Air-Conditioning Noises

automotive air-conditioning compressorAutomotive Air-conditioning Compressor

Air-conditioning noises can indicate proper operation as well as an indication there is a problem developing or present. At times I'm asked to listen to a certain noise the air-conditioning system is making and provide feedback about what it means.

In this article we'll discuss both sides of the subject. This will include normal noises you should hear from the air conditioner when it's working properly, but first we'll tackle the bad sounds that should be investigated further.

Bad Air Conditioning Noises

Most people are interested in the noises their air-conditioning system shouldn't be making, so we will address those first. Squealing sounds are perhaps the most common complaint from drivers. In this situation the serpentine belt is often the culprit. These belt noises can sound like a major problem and are sometimes mistaken for bearing failure.

It's tempting, but not recommended to use belt dressing for diagnosis, because it contains oils that can damage the rubber. Instead use a high output spray bottle of water and carefully spray the belt to see if the noise disappears. If it stops squealing this is an indication it needs further inspection.

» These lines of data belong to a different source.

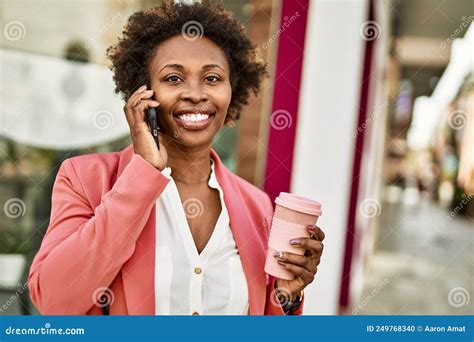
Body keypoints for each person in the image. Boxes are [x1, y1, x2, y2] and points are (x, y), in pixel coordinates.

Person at [28, 0, 325, 315]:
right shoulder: (86, 179)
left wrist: (286, 296)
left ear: (231, 92)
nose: (195, 94)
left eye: (212, 78)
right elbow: (54, 300)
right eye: (173, 78)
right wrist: (142, 174)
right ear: (142, 93)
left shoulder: (257, 206)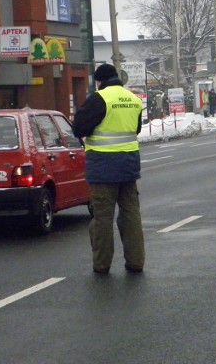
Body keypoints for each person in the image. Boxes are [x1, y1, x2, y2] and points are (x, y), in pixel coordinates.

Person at [72, 63, 145, 275]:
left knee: (103, 217)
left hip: (103, 166)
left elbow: (79, 127)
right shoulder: (133, 99)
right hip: (129, 163)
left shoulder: (100, 98)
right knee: (131, 214)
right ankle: (136, 262)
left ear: (100, 81)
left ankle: (102, 264)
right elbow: (136, 129)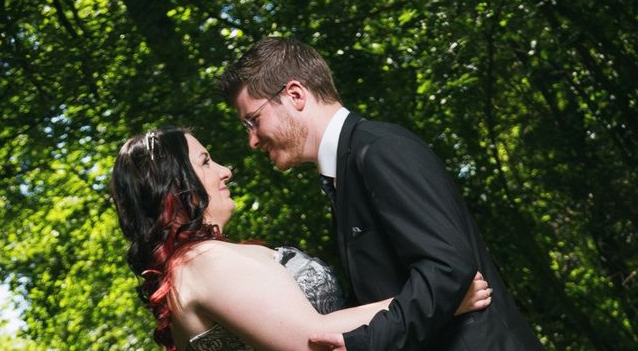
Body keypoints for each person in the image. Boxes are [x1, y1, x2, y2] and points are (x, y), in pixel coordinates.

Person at [219, 37, 544, 350]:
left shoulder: (379, 149)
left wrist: (366, 343)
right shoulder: (342, 175)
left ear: (295, 95)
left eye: (253, 121)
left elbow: (448, 268)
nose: (253, 141)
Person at [109, 127, 492, 351]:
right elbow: (311, 339)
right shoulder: (202, 263)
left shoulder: (206, 260)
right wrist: (439, 300)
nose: (225, 170)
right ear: (174, 186)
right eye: (206, 162)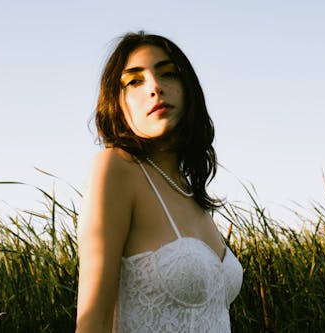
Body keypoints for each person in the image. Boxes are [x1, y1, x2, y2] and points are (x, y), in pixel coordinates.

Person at [76, 31, 243, 333]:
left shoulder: (190, 191)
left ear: (188, 90)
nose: (155, 87)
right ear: (117, 101)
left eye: (168, 74)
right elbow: (92, 321)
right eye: (135, 81)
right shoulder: (116, 168)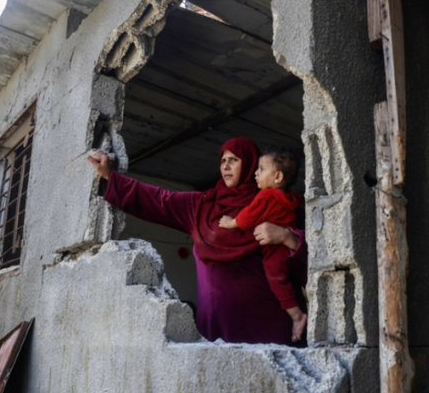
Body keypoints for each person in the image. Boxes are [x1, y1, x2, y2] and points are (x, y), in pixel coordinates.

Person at [87, 137, 307, 346]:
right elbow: (158, 199)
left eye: (234, 160)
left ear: (250, 164)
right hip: (216, 325)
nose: (226, 166)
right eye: (222, 160)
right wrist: (110, 177)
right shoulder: (201, 206)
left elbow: (314, 255)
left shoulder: (276, 203)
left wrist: (287, 236)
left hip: (269, 325)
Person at [219, 147, 306, 342]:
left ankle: (297, 316)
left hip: (275, 250)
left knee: (276, 278)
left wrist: (231, 223)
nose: (256, 174)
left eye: (261, 169)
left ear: (277, 177)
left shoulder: (266, 195)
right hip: (289, 250)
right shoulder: (289, 198)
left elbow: (248, 216)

A worn or stretched out serpentine belt along with a malfunctioning tensioner are some of the problems that can develop with an air-conditioning drive belt. However, poor quality parts can make a racket all on their own. I prefer to use Continental Elite or Goodyear Gatorback engine belts with quite technology when replacing parts. Bad compressor pulley bearings can also make noise. In this situation it increases when the compressor clutch is engaged. Determining the difference between belt and compressor problems can be tricky.

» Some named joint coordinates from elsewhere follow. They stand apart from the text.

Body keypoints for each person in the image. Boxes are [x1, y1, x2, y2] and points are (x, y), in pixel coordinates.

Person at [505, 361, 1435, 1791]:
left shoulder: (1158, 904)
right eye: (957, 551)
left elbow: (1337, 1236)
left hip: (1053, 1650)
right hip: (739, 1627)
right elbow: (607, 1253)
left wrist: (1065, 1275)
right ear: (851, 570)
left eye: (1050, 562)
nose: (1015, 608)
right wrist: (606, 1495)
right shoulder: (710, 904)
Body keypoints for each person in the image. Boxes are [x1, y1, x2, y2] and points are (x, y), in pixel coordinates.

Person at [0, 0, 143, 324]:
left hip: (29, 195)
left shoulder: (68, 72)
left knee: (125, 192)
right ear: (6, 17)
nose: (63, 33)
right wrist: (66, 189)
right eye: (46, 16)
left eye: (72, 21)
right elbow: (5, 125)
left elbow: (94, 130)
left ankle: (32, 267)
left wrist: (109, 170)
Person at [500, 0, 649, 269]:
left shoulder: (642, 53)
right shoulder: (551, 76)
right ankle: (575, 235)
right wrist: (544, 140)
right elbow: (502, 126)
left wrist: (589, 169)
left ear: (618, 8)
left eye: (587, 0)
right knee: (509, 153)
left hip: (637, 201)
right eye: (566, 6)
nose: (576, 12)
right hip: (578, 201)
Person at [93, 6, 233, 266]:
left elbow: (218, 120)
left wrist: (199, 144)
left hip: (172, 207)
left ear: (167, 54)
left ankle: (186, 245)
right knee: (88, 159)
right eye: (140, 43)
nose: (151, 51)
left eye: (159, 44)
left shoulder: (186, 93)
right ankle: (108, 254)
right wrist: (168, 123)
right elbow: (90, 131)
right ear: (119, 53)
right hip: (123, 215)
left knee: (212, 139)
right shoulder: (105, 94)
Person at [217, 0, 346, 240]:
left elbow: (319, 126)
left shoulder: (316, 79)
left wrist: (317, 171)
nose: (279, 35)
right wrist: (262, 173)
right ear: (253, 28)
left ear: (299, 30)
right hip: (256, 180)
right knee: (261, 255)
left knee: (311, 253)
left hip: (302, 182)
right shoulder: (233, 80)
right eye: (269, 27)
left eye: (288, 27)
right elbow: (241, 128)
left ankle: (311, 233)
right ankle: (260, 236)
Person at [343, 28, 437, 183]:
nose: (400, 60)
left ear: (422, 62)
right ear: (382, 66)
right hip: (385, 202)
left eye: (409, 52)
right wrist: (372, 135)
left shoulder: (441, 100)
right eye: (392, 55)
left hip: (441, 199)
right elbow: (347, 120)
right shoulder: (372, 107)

If the belt is old you might consider replacing it for maintenance reasons and see if it solves the noise problem. If you need more information on this subject I have posted some diagnostic information and several popular drive belt diagrams on my other site. When in doubt seek professional diagnosis.

A buzzing noise from the compressor when the air-conditioning clutch is engaged is often a sign of an overcharged system. In this scenario the buzzing sound is caused by liquid refrigerant entering the compressor.

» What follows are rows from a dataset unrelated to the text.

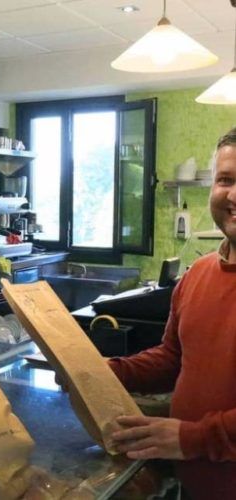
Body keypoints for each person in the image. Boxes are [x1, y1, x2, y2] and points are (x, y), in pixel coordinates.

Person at [109, 127, 236, 500]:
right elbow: (173, 358)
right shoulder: (198, 274)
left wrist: (189, 438)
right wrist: (108, 371)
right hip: (192, 485)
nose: (233, 194)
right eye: (226, 179)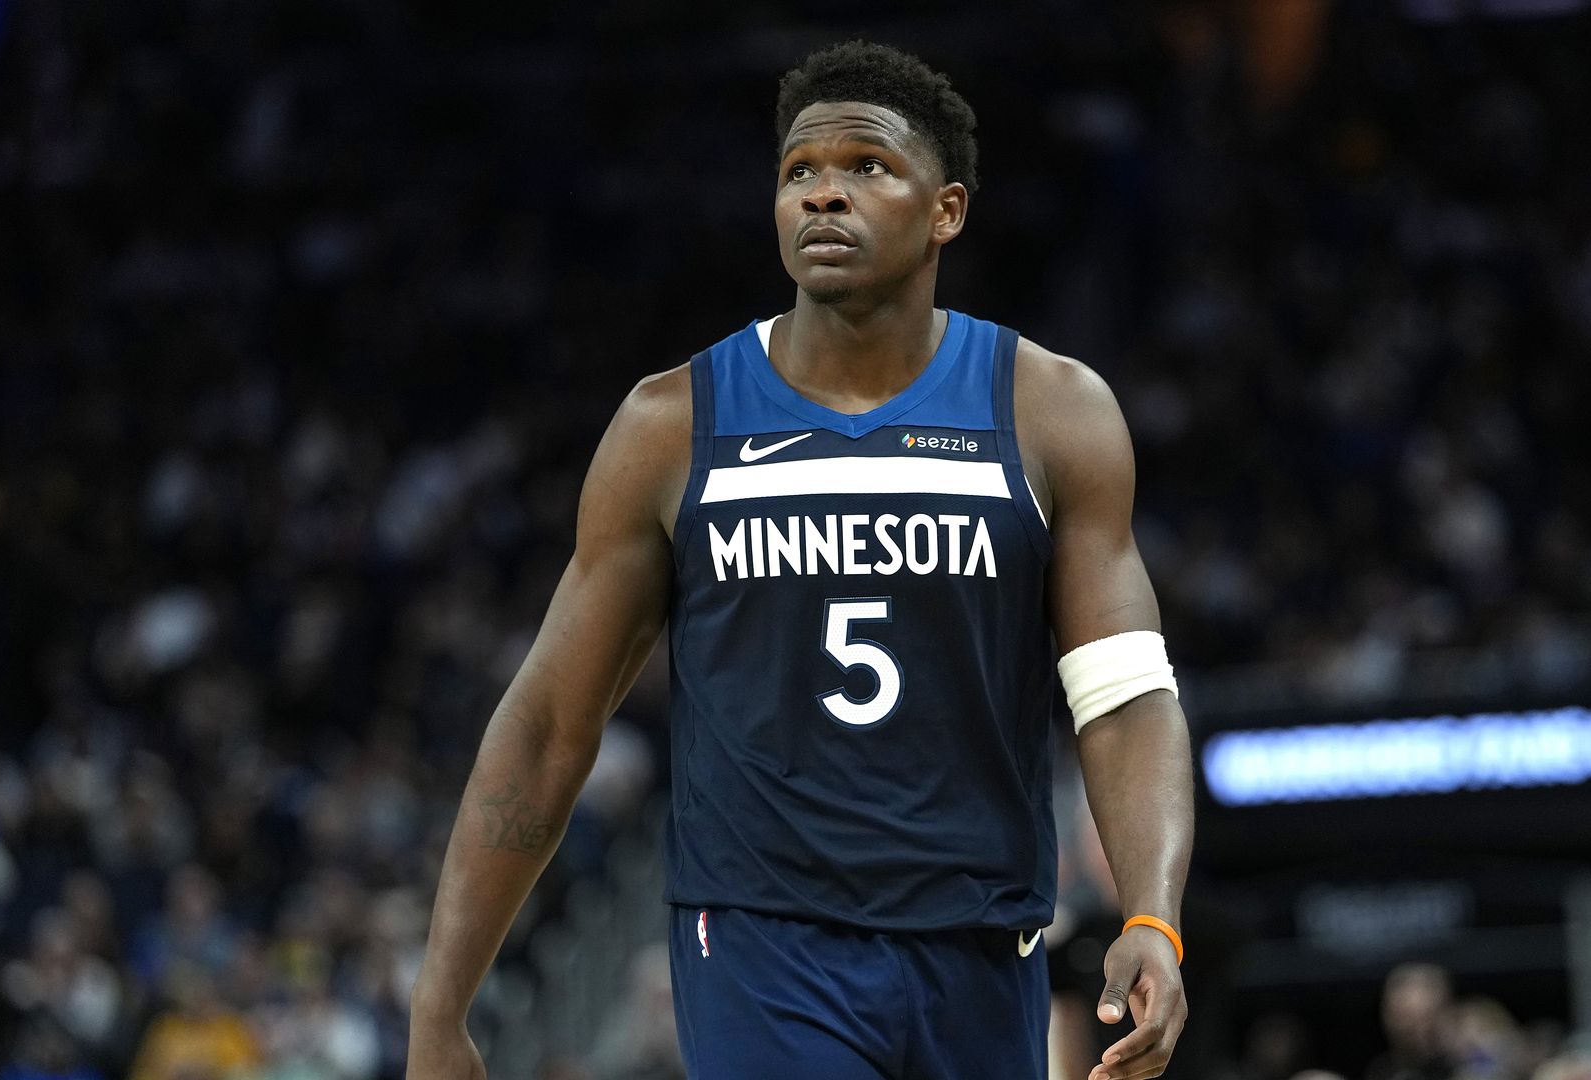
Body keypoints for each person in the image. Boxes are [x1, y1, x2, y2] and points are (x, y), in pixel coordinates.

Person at [407, 40, 1196, 1080]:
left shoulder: (1050, 410)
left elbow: (1125, 697)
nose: (824, 193)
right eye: (798, 172)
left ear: (947, 211)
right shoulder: (671, 425)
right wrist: (442, 1005)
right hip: (761, 942)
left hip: (981, 937)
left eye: (867, 165)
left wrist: (1153, 914)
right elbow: (551, 722)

Of course, this condition is most common after an air-conditioning service when too much Freon has been added. If this is the case it needs to be corrected as soon as possible, because it can damage the compressor. Also note the AC will not cool properly when it's overcharged.

Next up is knocking or clicking sounds while the air conditioner is running. This is often caused by loose mounting bolts that secure individual air-conditioning components. This isn't as common as the above conditions, but I have found this issue more then once.

This may actually be the best case scenario for car owners when it comes to air-conditioning noises. Tightening a few bolts and adding some thread locking compound will solve the problem for good.

Hearing Good AC Noises

AC expansion valve

Many times a friend or customer will ask me to come listen to a strange hissing sound when the automobile is turned off. Naturally, this is after running the air conditioner for a while on a hot summer day. Although this hissing noise, sounds like a bad noise, it's actually a good air conditioning noise.

The hissing sound is caused by equalizing pressure. When the car AC system is running there is a high side and a low side that's divided by either an expansion valve or an orifice tube. These two separate sides of the system are necessary for proper operation.

When the vehicle is turned off or the air-conditioning compressor clutch is disengaged the system will equalize the pressure. The hissing sound is the Freon from the high pressure side slowly feeding into the low pressure side and this is completely normal.

Another good air-conditioning noise is the roar of the condenser fan. When the AC is running the condenser fan will pull additional air through the radiator and the condenser, removing heat from the freon gas and returning it to a liquid state.

This can cause additional noise that's not present when the system is turned off. Often this additional noise is sensed as a problem by the driver as it can be quite loud. You can check with your auto mechanic to make sure that this is a normal condition.